Entries provided START

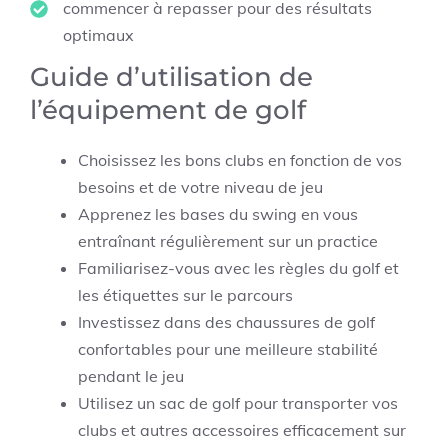
commencer à repasser pour des résultats
optimaux
Guide d’utilisation de
l’équipement de golf
Choisissez les bons clubs en fonction de vos
besoins et de votre niveau de jeu
Apprenez les bases du swing en vous
entraînant régulièrement sur un practice
Familiarisez-vous avec les règles du golf et
les étiquettes sur le parcours
Investissez dans des chaussures de golf
confortables pour une meilleure stabilité
pendant le jeu
Utilisez un sac de golf pour transporter vos
clubs et autres accessoires efficacement sur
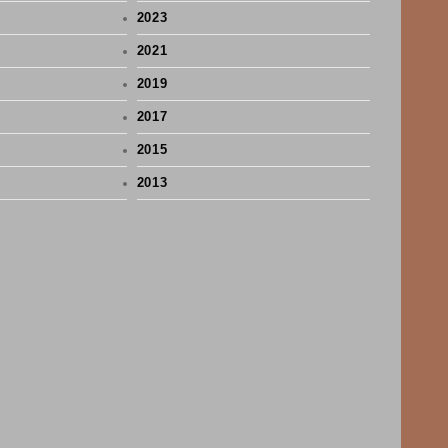
2023
2021
2019
2017
2015
2013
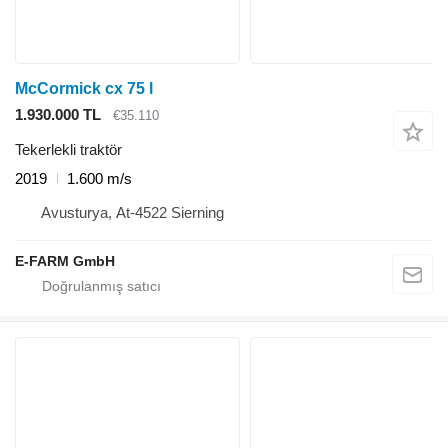
McCormick cx 75 l
1.930.000 TL
€35.110
Tekerlekli traktör
2019
1.600 m/s
Avusturya, At-4522 Sierning
E-FARM GmbH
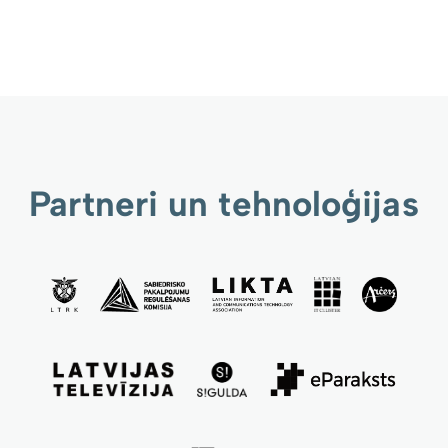
Partneri un tehnoloģijas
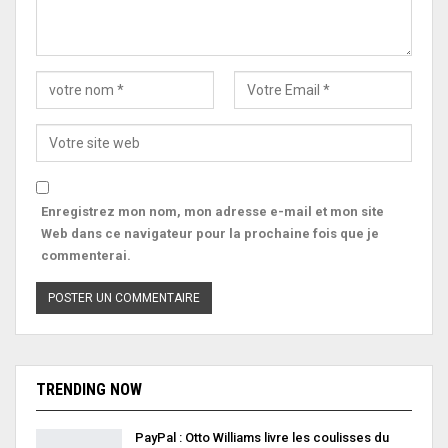
Enregistrez mon nom, mon adresse e-mail et mon site
Web dans ce navigateur pour la prochaine fois que je
commenterai.
TRENDING NOW
PayPal : Otto Williams livre les coulisses du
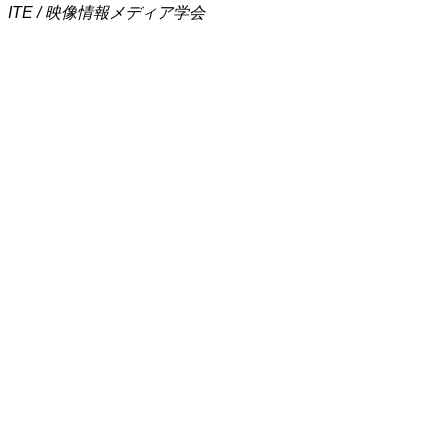
ITE / 映像情報メディア学会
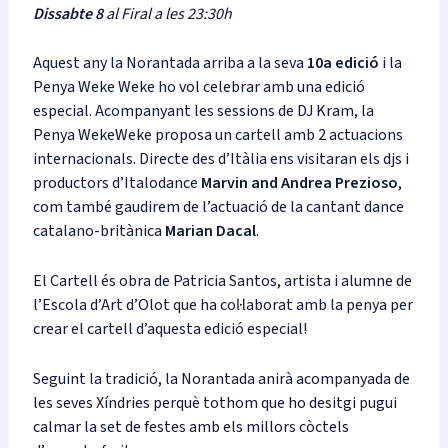
Dissabte 8
al Firal a les 23:30h
Aquest any la Norantada arriba a la seva
10a edició
i la
Penya Weke Weke ho vol celebrar amb una edició
especial. Acompanyant les sessions de DJ Kram, la
Penya WekeWeke proposa un cartell amb 2 actuacions
internacionals. Directe des d’Itàlia ens visitaran els djs i
productors d’Italodance
Marvin and Andrea Prezioso
,
com també gaudirem de l’actuació de la cantant dance
catalano-britànica
Marian Dacal
.
El Cartell és obra de Patricia Santos, artista i alumne de
l’Escola d’Art d’Olot que ha col·laborat amb la penya per
crear el cartell d’aquesta edició especial!
Seguint la tradició, la Norantada anirà acompanyada de
les seves Xíndries perquè tothom que ho desitgi pugui
calmar la set de festes amb els millors còctels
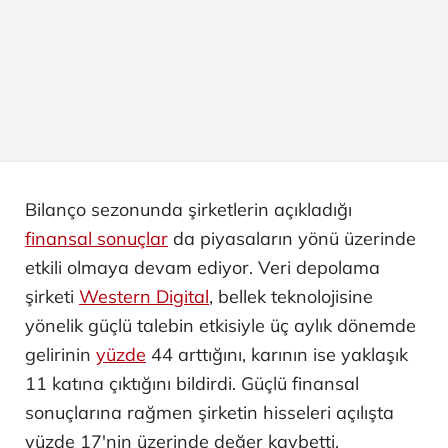
Bilanço sezonunda şirketlerin açıkladığı
finansal sonuçlar
da piyasaların yönü üzerinde
etkili olmaya devam ediyor. Veri depolama
şirketi
Western Digital
, bellek teknolojisine
yönelik güçlü talebin etkisiyle üç aylık dönemde
gelirinin
yüzde
44 arttığını, karının ise yaklaşık
11 katına çıktığını bildirdi. Güçlü finansal
sonuçlarına rağmen şirketin hisseleri açılışta
yüzde 17'nin üzerinde değer kaybetti.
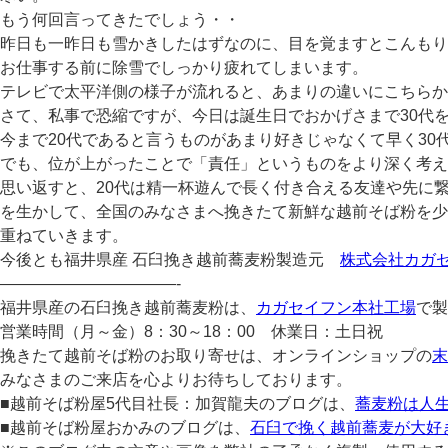
もう何回言ってきたでしょう・・
昨日も一昨日も雪かきしたはずなのに、目を覚ますとこんもり
お仕事する前に除雪でしっかり疲れてしまいます。
テレビで太平洋側の様子が流れると、あまりの違いにこちらか
さて、私事で恐縮ですが、今日は誕生日でおかげさまで30代
今まで20代であると言うものがあまり好きじゃなくて早く3
でも、位が上がったことで「責任」というものをより深く考え
思い返すと、20代は精一杯遊んで長く付き合える友達や先に
を生かして、全国のみなさまへ挽きたて新鮮な越前そば粉を少
重ねていきます。
今後とも福井県産 石臼挽き越前蕎麦粉製造元
株式会社カガ
———————————-
福井県産の石臼挽き越前蕎麦粉は、
カガセイフン本社工場
で製
営業時間（月～金）8：30～18：00 休業日：土日祝
挽きたて越前そば粉のお取り寄せは、オンラインショップの
末
みなさまのご来店を心よりお待ちしております。
■越前そば粉屋5代目社長：加賀龍夫のブログは、
蕎麦粉は人
■越前そば粉屋おかみのブログは、
石臼で挽く越前蕎麦が大好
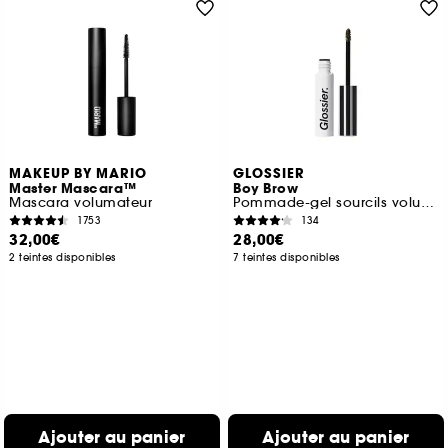
MAKEUP BY MARIO
GLOSSIER
Master Mascara™
Boy Brow
Mascara volumateur
Pommade-gel sourcils volumateur
1753
134
32,00€
28,00€
2 teintes disponibles
7 teintes disponibles
Ajouter au panier
Ajouter au panier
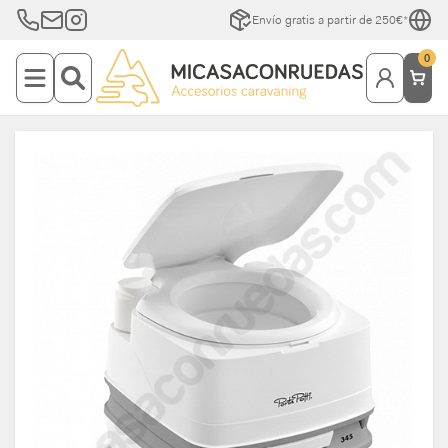
Envío gratis a partir de 250€*
0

Entries provided END

◆ **Your assignment**: Please return the data above exactly as it stands from the line with "les étiquettes sur le parcours" to the line with "Penya Weke Weke", keeping both of those lines but none of the pictures.

◆ **Answer box**:
les étiquettes sur le parcours
Investissez dans des chaussures de golf
confortables pour une meilleure stabilité
pendant le jeu
Utilisez un sac de golf pour transporter vos
clubs et autres accessoires efficacement sur
2023
2021
2019
2017
2015
2013
McCormick cx 75 l
1.930.000 TL
€35.110
Tekerlekli traktör
2019
1.600 m/s
Avusturya, At-4522 Sierning
E-FARM GmbH
Partneri un tehnoloģijas
Enregistrez mon nom, mon adresse e-mail et mon site
Web dans ce navigateur pour la prochaine fois que je
commenterai.
TRENDING NOW
PayPal : Otto Williams livre les coulisses du
ITE / 映像情報メディア学会
Dissabte 8
al Firal a les 23:30h
Aquest any la Norantada arriba a la seva
10a edició
i la
Penya Weke Weke ho vol celebrar amb una edició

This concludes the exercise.